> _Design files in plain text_

Content starts

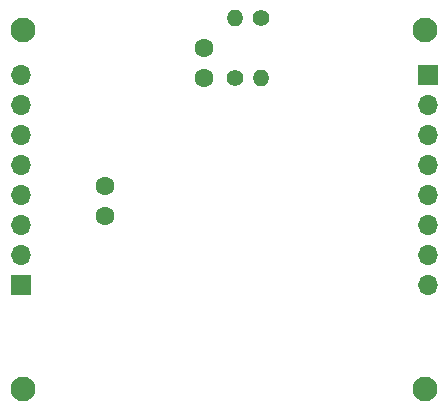
<source format=gbr>
%TF.GenerationSoftware,KiCad,Pcbnew,7.0.11*%
%TF.CreationDate,2025-01-20T01:33:53+09:00*%
%TF.ProjectId,VoltageBooster,566f6c74-6167-4654-926f-6f737465722e,rev?*%
%TF.SameCoordinates,Original*%
%TF.FileFunction,Soldermask,Bot*%
%TF.FilePolarity,Negative*%
%FSLAX46Y46*%
G04 Gerber Fmt 4.6, Leading zero omitted, Abs format (unit mm)*
G04 Created by KiCad (PCBNEW 7.0.11) date 2025-01-20 01:33:53*
%MOMM*%
%LPD*%
G01*
G04 APERTURE LIST*
%ADD10C,2.100000*%
%ADD11C,1.400000*%
%ADD12O,1.400000X1.400000*%
%ADD13R,1.700000X1.700000*%
%ADD14O,1.700000X1.700000*%
%ADD15C,1.600000*%
G04 APERTURE END LIST*
D10*
%TO.C,REF\u002A\u002A*%
X169370000Y-116740000D03*
%TD*%
%TO.C,REF\u002A\u002A*%
X135360000Y-86360000D03*
%TD*%
D11*
%TO.C,R2*%
X155448000Y-85344000D03*
D12*
X155448000Y-90424000D03*
%TD*%
D13*
%TO.C,J2*%
X135128000Y-107950000D03*
D14*
X135128000Y-105410000D03*
X135128000Y-102870000D03*
X135128000Y-100330000D03*
X135128000Y-97790000D03*
X135128000Y-95250000D03*
X135128000Y-92710000D03*
X135128000Y-90170000D03*
%TD*%
D15*
%TO.C,C3*%
X150622000Y-90404000D03*
X150622000Y-87904000D03*
%TD*%
D13*
%TO.C,J1*%
X169570000Y-90170000D03*
D14*
X169570000Y-92710000D03*
X169570000Y-95250000D03*
X169570000Y-97790000D03*
X169570000Y-100330000D03*
X169570000Y-102870000D03*
X169570000Y-105410000D03*
X169570000Y-107950000D03*
%TD*%
D10*
%TO.C,REF\u002A\u002A*%
X169350000Y-86350000D03*
%TD*%
D15*
%TO.C,C2*%
X142240000Y-102088000D03*
X142240000Y-99588000D03*
%TD*%
D10*
%TO.C,REF\u002A\u002A*%
X135360000Y-116720000D03*
%TD*%
D11*
%TO.C,R1*%
X153238000Y-90429000D03*
D12*
X153238000Y-85349000D03*
%TD*%
M02*

</source>
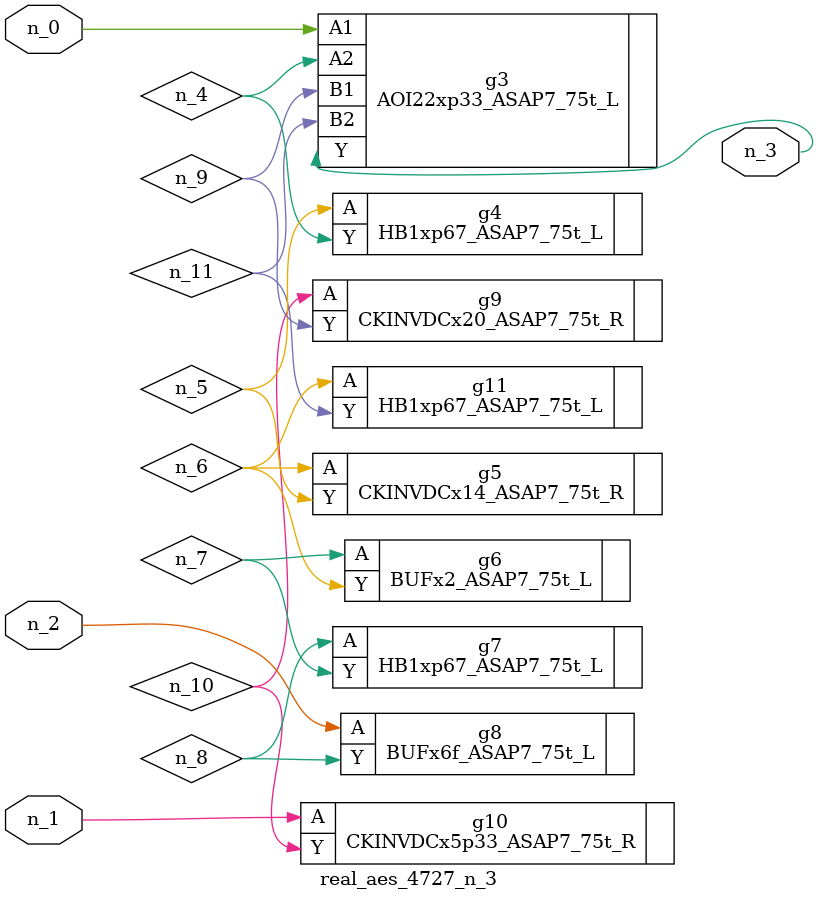
<source format=v>
module real_aes_4727_n_3 (n_0, n_2, n_1, n_3);
input n_0;
input n_2;
input n_1;
output n_3;
wire n_4;
wire n_5;
wire n_7;
wire n_9;
wire n_6;
wire n_8;
wire n_10;
wire n_11;
AOI22xp33_ASAP7_75t_L g3 ( .A1(n_0), .A2(n_4), .B1(n_9), .B2(n_11), .Y(n_3) );
CKINVDCx5p33_ASAP7_75t_R g10 ( .A(n_1), .Y(n_10) );
BUFx6f_ASAP7_75t_L g8 ( .A(n_2), .Y(n_8) );
HB1xp67_ASAP7_75t_L g4 ( .A(n_5), .Y(n_4) );
CKINVDCx14_ASAP7_75t_R g5 ( .A(n_6), .Y(n_5) );
HB1xp67_ASAP7_75t_L g11 ( .A(n_6), .Y(n_11) );
BUFx2_ASAP7_75t_L g6 ( .A(n_7), .Y(n_6) );
HB1xp67_ASAP7_75t_L g7 ( .A(n_8), .Y(n_7) );
CKINVDCx20_ASAP7_75t_R g9 ( .A(n_10), .Y(n_9) );
endmodule
</source>
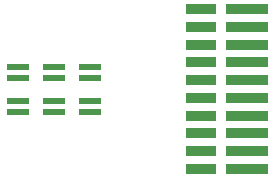
<source format=gtp>
G04*
G04 #@! TF.GenerationSoftware,Altium Limited,Altium Designer,23.6.0 (18)*
G04*
G04 Layer_Color=8421504*
%FSLAX44Y44*%
%MOMM*%
G71*
G04*
G04 #@! TF.SameCoordinates,FE8EB53B-A1C7-40CC-A93C-7614493BD9FC*
G04*
G04*
G04 #@! TF.FilePolarity,Positive*
G04*
G01*
G75*
%ADD13R,3.5500X0.8500*%
%ADD14R,2.6500X0.8500*%
%ADD15R,1.9000X0.6000*%
D13*
X664210Y495710D02*
D03*
Y510710D02*
D03*
Y525710D02*
D03*
Y540710D02*
D03*
Y555710D02*
D03*
Y570710D02*
D03*
Y585710D02*
D03*
Y600710D02*
D03*
Y615710D02*
D03*
Y630710D02*
D03*
D14*
X625210Y495710D02*
D03*
Y510710D02*
D03*
Y525710D02*
D03*
Y540710D02*
D03*
Y555710D02*
D03*
Y570710D02*
D03*
Y585710D02*
D03*
Y600710D02*
D03*
Y615710D02*
D03*
Y630710D02*
D03*
D15*
X500380Y553140D02*
D03*
Y544140D02*
D03*
Y581660D02*
D03*
Y572660D02*
D03*
X469900Y581660D02*
D03*
Y572660D02*
D03*
X530860Y544140D02*
D03*
Y553140D02*
D03*
Y572660D02*
D03*
Y581660D02*
D03*
X469900Y544140D02*
D03*
Y553140D02*
D03*
M02*

</source>
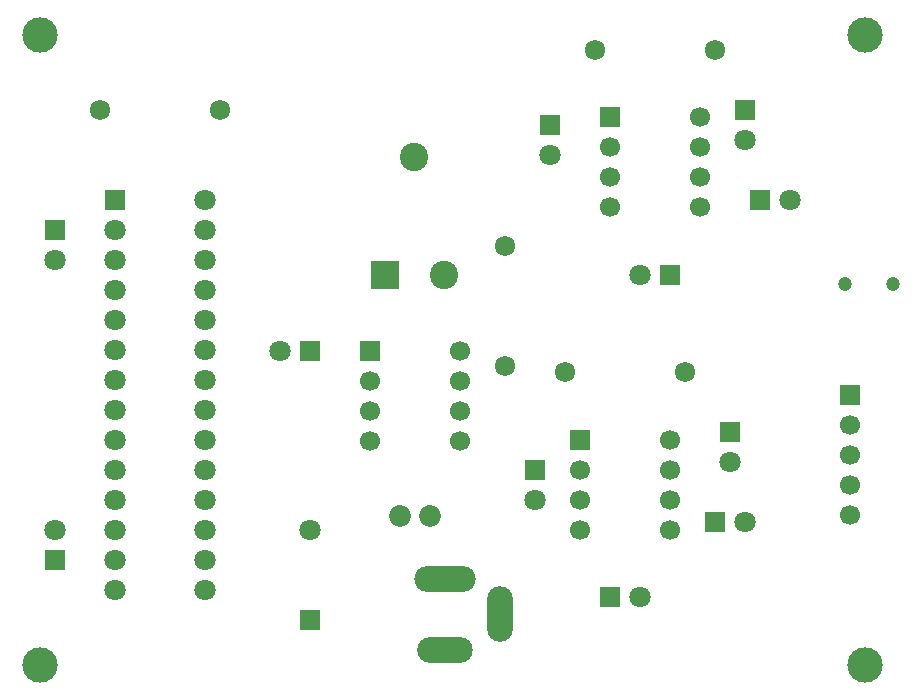
<source format=gbr>
G04 DipTrace 3.3.0.1*
G04 BottomMask.gbr*
%MOMM*%
G04 #@! TF.FileFunction,Soldermask,Bot*
G04 #@! TF.Part,Single*
%ADD34C,3.0*%
%ADD35C,1.2*%
%ADD44C,1.7*%
%ADD46C,1.7*%
%ADD48R,1.7X1.7*%
%ADD50C,2.4*%
%ADD52R,2.4X2.4*%
%ADD54C,1.724*%
%ADD56C,1.724*%
%ADD58O,2.2X4.7*%
%ADD60O,5.2X2.2*%
%ADD62O,4.7X2.2*%
%ADD70C,1.85*%
%ADD72C,1.8*%
%ADD73R,1.8X1.8*%
%FSLAX35Y35*%
G04*
G71*
G90*
G75*
G01*
G04 BotMask*
%LPD*%
D73*
X3671000Y4036000D3*
D72*
X3417000D3*
D70*
X4433000Y2639000D3*
X4687000D3*
D73*
X3667000Y1762000D3*
D72*
Y2524000D3*
X5699000Y5699000D3*
D73*
Y5953000D3*
D72*
X6461000Y4683000D3*
D73*
X6715000D3*
D72*
X7731000Y5318000D3*
D73*
X7477000D3*
D72*
X7350000Y5826000D3*
D73*
Y6080000D3*
D72*
X5572000Y2778000D3*
D73*
Y3032000D3*
D72*
X6461000Y1952500D3*
D73*
X6207000D3*
D72*
X7350000Y2587500D3*
D73*
X7096000D3*
D72*
X7223000Y3095500D3*
D73*
Y3349500D3*
D72*
X1508000Y2524000D3*
D73*
Y2270000D3*
D72*
Y4810000D3*
D73*
Y5064000D3*
D34*
X1381000Y6715000D3*
X8366000D3*
X1381000Y1381000D3*
X8366000D3*
D35*
X8603000Y4602000D3*
X8203000D3*
D62*
X4810000Y1508000D3*
D60*
Y2108000D3*
D58*
X5280000Y1808000D3*
D56*
X5322000Y4925000D3*
D54*
Y3909000D3*
D52*
X4302000Y4683000D3*
D50*
X4552000Y5683000D3*
X4802000Y4683000D3*
D56*
X7096000Y6588000D3*
D54*
X6080000D3*
D56*
X6842000Y3857500D3*
D54*
X5826000D3*
D56*
X2905000Y6080000D3*
D54*
X1889000D3*
D48*
X8239000Y3667000D3*
D46*
Y3413000D3*
Y3159000D3*
Y2905000D3*
Y2651000D3*
D48*
X6207000Y6016500D3*
D46*
Y5762500D3*
Y5508500D3*
Y5254500D3*
X6969000D3*
Y5508500D3*
Y5762500D3*
Y6016500D3*
D48*
X5953000Y3286000D3*
D46*
Y3032000D3*
Y2778000D3*
Y2524000D3*
X6715000D3*
Y2778000D3*
Y3032000D3*
Y3286000D3*
D73*
X2016000Y5318000D3*
D72*
Y5064000D3*
Y4810000D3*
Y4556000D3*
Y4302000D3*
Y4048000D3*
Y3794000D3*
Y3540000D3*
Y3286000D3*
Y3032000D3*
Y2778000D3*
Y2524000D3*
Y2270000D3*
Y2016000D3*
X2778000D3*
Y2270000D3*
Y2524000D3*
Y2778000D3*
Y3032000D3*
Y3286000D3*
Y3540000D3*
Y3794000D3*
Y4048000D3*
Y4302000D3*
Y4556000D3*
Y4810000D3*
Y5064000D3*
Y5318000D3*
D48*
X4179000Y4036000D3*
D44*
Y3782000D3*
Y3528000D3*
Y3274000D3*
X4941000D3*
Y3528000D3*
Y3782000D3*
Y4036000D3*
M02*

</source>
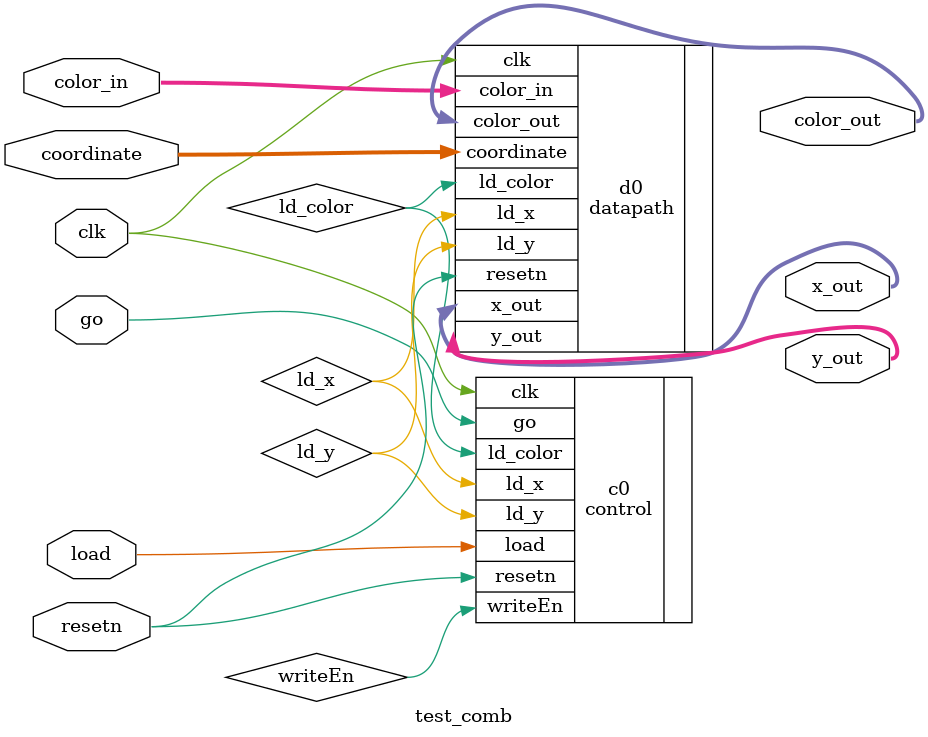
<source format=v>
module test_comb(
	input clk, resetn, load, go,
	input [2:0] color_in,
	input [6:0] coordinate,
	output [7:0] x_out,
	output [6:0] y_out,
	output [2:0] color_out
	);

	wire ld_x, ld_y, ld_color, writeEn;

	control c0(
		.clk(clk),
		.resetn(resetn),
		.load(load),
		.go(go),
		.ld_x(ld_x),
		.ld_y(ld_y),
		.ld_color(ld_color),
		.writeEn(writeEn)	
	);

	datapath d0(
		.clk(clk),
		.color_in(color_in[2:0]),
		.resetn(resetn),
		.ld_x(ld_x),
		.ld_y(ld_y),
		.ld_color(ld_color),
		.coordinate(coordinate[6:0]),
		.x_out(x_out),
		.y_out(y_out),
		.color_out(color_out)
	);
    
endmodule
</source>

Content ends

> _REQUIREMENT_
Only an exact copy of the lines from the top of the entries through the line with "X142240000Y-102088000D03*", both included, should be given, with all pictures omitted.

> _EXERCISE SOLUTION_
<source format=gbr>
%TF.GenerationSoftware,KiCad,Pcbnew,7.0.11*%
%TF.CreationDate,2025-01-20T01:33:53+09:00*%
%TF.ProjectId,VoltageBooster,566f6c74-6167-4654-926f-6f737465722e,rev?*%
%TF.SameCoordinates,Original*%
%TF.FileFunction,Soldermask,Bot*%
%TF.FilePolarity,Negative*%
%FSLAX46Y46*%
G04 Gerber Fmt 4.6, Leading zero omitted, Abs format (unit mm)*
G04 Created by KiCad (PCBNEW 7.0.11) date 2025-01-20 01:33:53*
%MOMM*%
%LPD*%
G01*
G04 APERTURE LIST*
%ADD10C,2.100000*%
%ADD11C,1.400000*%
%ADD12O,1.400000X1.400000*%
%ADD13R,1.700000X1.700000*%
%ADD14O,1.700000X1.700000*%
%ADD15C,1.600000*%
G04 APERTURE END LIST*
D10*
%TO.C,REF\u002A\u002A*%
X169370000Y-116740000D03*
%TD*%
%TO.C,REF\u002A\u002A*%
X135360000Y-86360000D03*
%TD*%
D11*
%TO.C,R2*%
X155448000Y-85344000D03*
D12*
X155448000Y-90424000D03*
%TD*%
D13*
%TO.C,J2*%
X135128000Y-107950000D03*
D14*
X135128000Y-105410000D03*
X135128000Y-102870000D03*
X135128000Y-100330000D03*
X135128000Y-97790000D03*
X135128000Y-95250000D03*
X135128000Y-92710000D03*
X135128000Y-90170000D03*
%TD*%
D15*
%TO.C,C3*%
X150622000Y-90404000D03*
X150622000Y-87904000D03*
%TD*%
D13*
%TO.C,J1*%
X169570000Y-90170000D03*
D14*
X169570000Y-92710000D03*
X169570000Y-95250000D03*
X169570000Y-97790000D03*
X169570000Y-100330000D03*
X169570000Y-102870000D03*
X169570000Y-105410000D03*
X169570000Y-107950000D03*
%TD*%
D10*
%TO.C,REF\u002A\u002A*%
X169350000Y-86350000D03*
%TD*%
D15*
%TO.C,C2*%
X142240000Y-102088000D03*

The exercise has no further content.